§ Task prompt
Give again, word for word, every line below from the one that has "Следующая новость ↓" through the one that has "1941‑го, щоб довести, що", both included, and no others.

*** Supplied material ***

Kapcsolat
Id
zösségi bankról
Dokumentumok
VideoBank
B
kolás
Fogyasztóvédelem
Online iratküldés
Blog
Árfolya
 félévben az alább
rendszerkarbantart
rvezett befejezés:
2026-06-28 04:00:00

*** End of Supplied material ***
*** Supplied material ***

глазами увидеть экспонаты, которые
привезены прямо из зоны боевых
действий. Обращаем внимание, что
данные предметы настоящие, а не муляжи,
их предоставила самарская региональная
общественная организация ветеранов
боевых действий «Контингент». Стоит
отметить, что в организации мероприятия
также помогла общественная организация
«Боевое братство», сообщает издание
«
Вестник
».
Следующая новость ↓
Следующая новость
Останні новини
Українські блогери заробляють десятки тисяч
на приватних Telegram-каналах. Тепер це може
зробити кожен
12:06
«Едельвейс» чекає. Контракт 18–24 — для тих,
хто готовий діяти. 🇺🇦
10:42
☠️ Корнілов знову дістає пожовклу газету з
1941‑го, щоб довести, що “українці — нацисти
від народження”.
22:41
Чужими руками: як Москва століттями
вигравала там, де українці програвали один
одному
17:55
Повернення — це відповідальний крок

*** End of Supplied material ***

§ Your solution
Следующая новость ↓
Следующая новость
Останні новини
Українські блогери заробляють десятки тисяч
на приватних Telegram-каналах. Тепер це може
зробити кожен
12:06
«Едельвейс» чекає. Контракт 18–24 — для тих,
хто готовий діяти. 🇺🇦
10:42
☠️ Корнілов знову дістає пожовклу газету з
1941‑го, щоб довести, що “українці — нацисти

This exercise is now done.